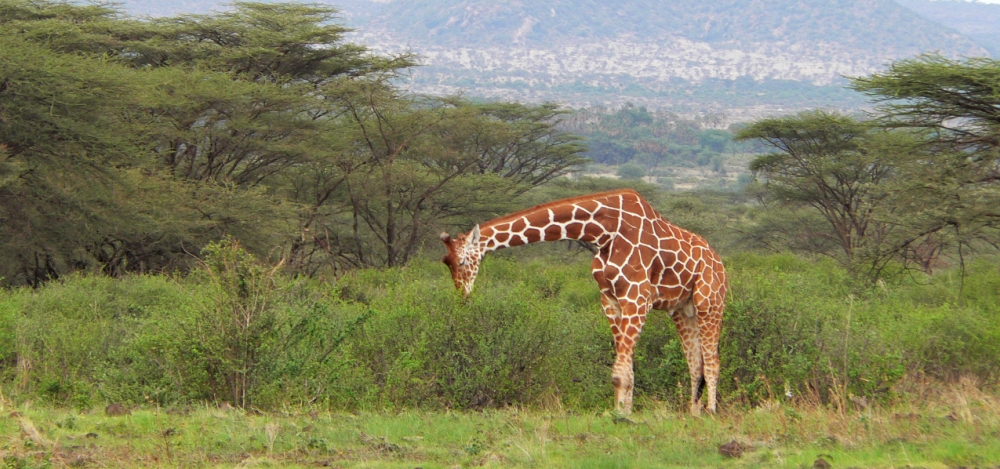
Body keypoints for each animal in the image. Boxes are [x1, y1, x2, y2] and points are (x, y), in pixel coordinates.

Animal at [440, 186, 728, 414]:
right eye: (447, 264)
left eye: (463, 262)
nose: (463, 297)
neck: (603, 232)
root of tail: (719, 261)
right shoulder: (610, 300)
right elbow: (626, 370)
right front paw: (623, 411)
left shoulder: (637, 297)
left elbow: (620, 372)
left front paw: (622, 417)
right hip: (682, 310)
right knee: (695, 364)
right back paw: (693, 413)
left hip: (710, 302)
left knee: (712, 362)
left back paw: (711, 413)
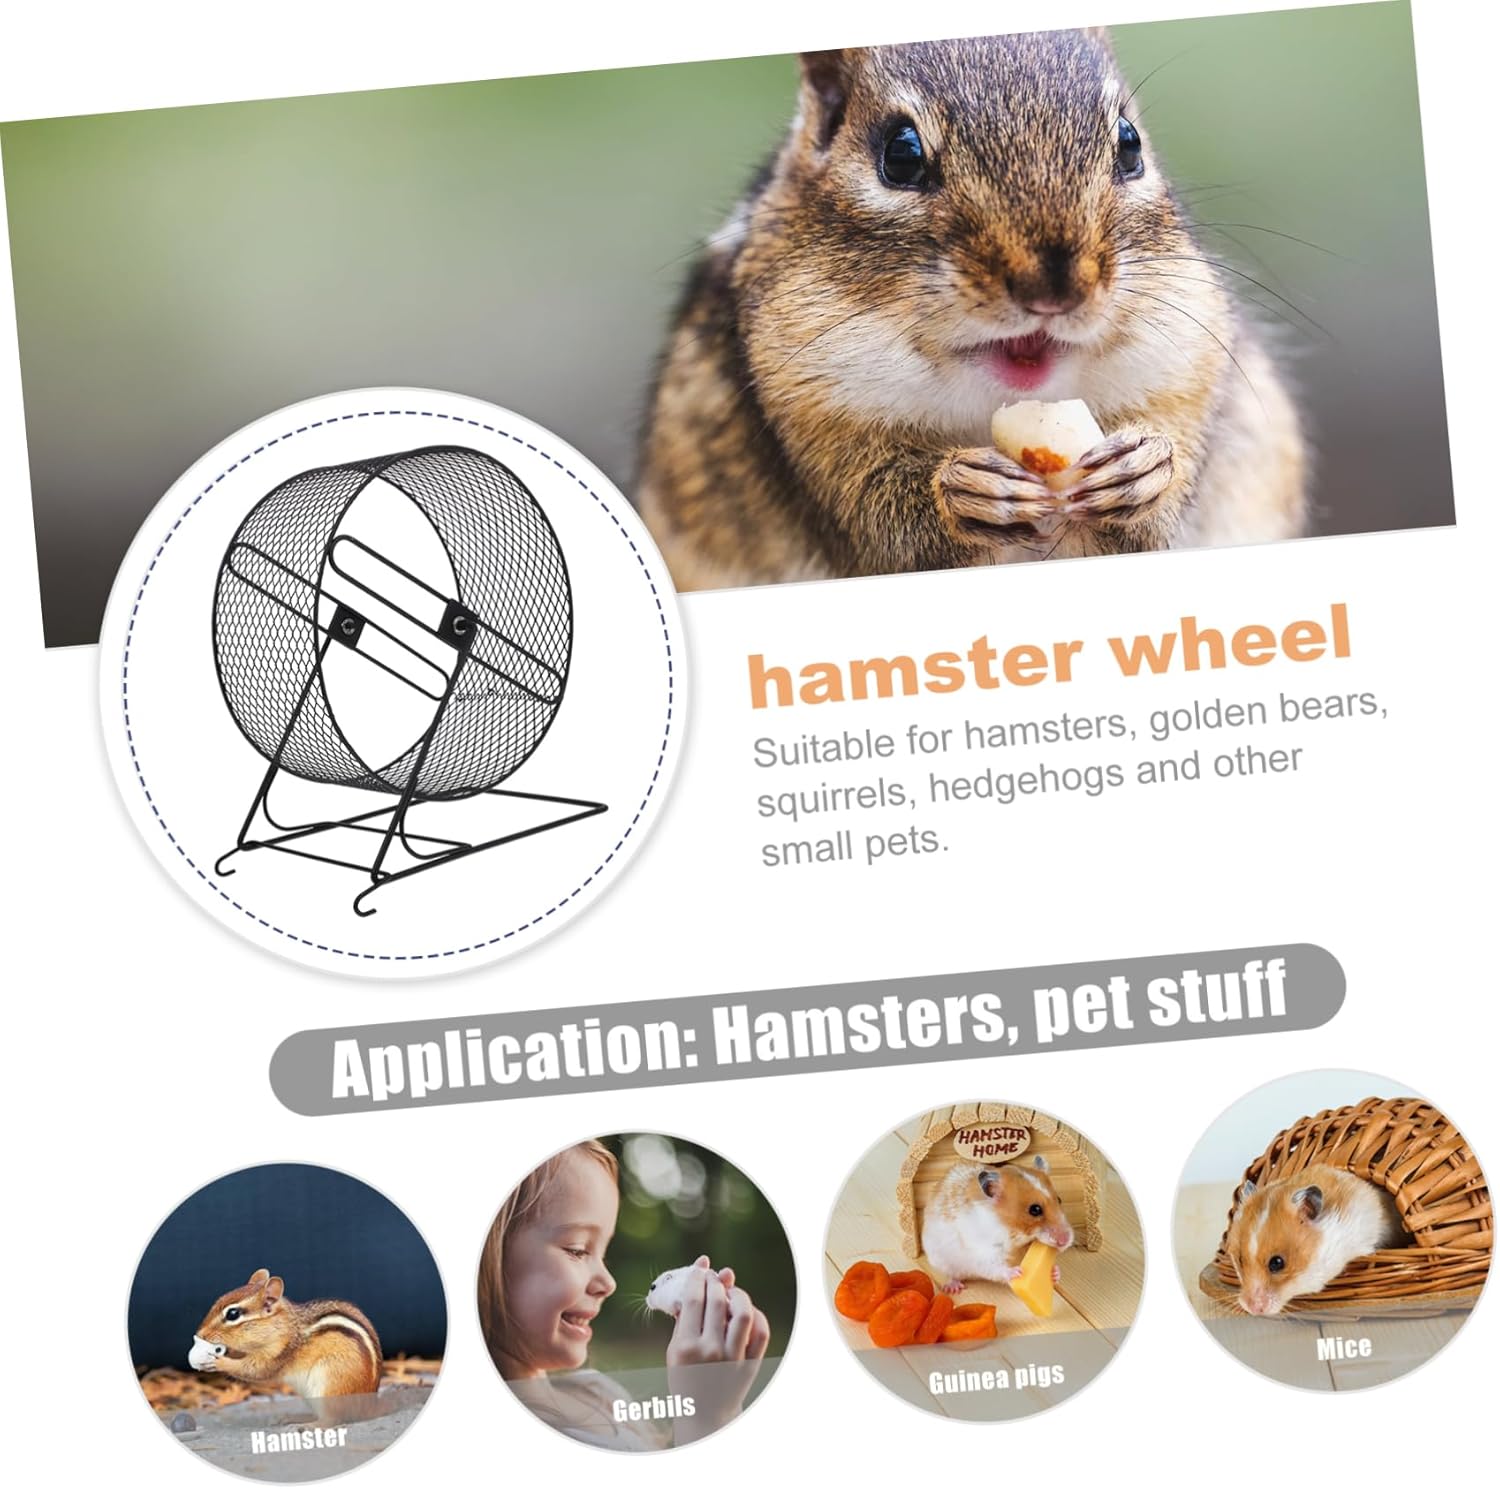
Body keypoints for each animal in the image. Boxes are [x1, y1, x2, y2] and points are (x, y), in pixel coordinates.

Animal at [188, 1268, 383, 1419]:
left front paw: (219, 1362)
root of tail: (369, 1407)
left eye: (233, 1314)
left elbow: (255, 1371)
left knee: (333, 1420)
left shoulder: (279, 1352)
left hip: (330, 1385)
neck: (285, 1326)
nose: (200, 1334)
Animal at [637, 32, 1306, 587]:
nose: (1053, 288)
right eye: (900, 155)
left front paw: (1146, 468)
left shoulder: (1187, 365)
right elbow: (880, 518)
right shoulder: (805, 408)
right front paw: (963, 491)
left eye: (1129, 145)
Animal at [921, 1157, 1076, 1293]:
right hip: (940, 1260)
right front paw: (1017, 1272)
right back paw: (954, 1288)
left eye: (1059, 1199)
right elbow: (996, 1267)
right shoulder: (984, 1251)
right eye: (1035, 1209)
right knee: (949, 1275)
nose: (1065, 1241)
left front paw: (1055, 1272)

::::

**PROMPT**
Restate the line containing "root of tail: (369, 1407)" and every remaining line of the records word for word. Add nothing.

**REPLY**
root of tail: (369, 1407)
left eye: (233, 1314)
left elbow: (255, 1371)
left knee: (333, 1420)
left shoulder: (279, 1352)
left hip: (330, 1385)
neck: (285, 1326)
nose: (200, 1334)
Animal at [637, 32, 1306, 587]:
nose: (1053, 288)
right eye: (900, 155)
left front paw: (1146, 468)
left shoulder: (1187, 365)
right elbow: (880, 518)
right shoulder: (805, 408)
right front paw: (963, 491)
left eye: (1129, 145)
Animal at [921, 1157, 1076, 1293]:
right hip: (940, 1260)
right front paw: (1017, 1272)
right back paw: (954, 1288)
left eye: (1059, 1199)
right elbow: (996, 1267)
right shoulder: (984, 1251)
right eye: (1035, 1209)
right knee: (949, 1275)
nose: (1065, 1241)
left front paw: (1055, 1272)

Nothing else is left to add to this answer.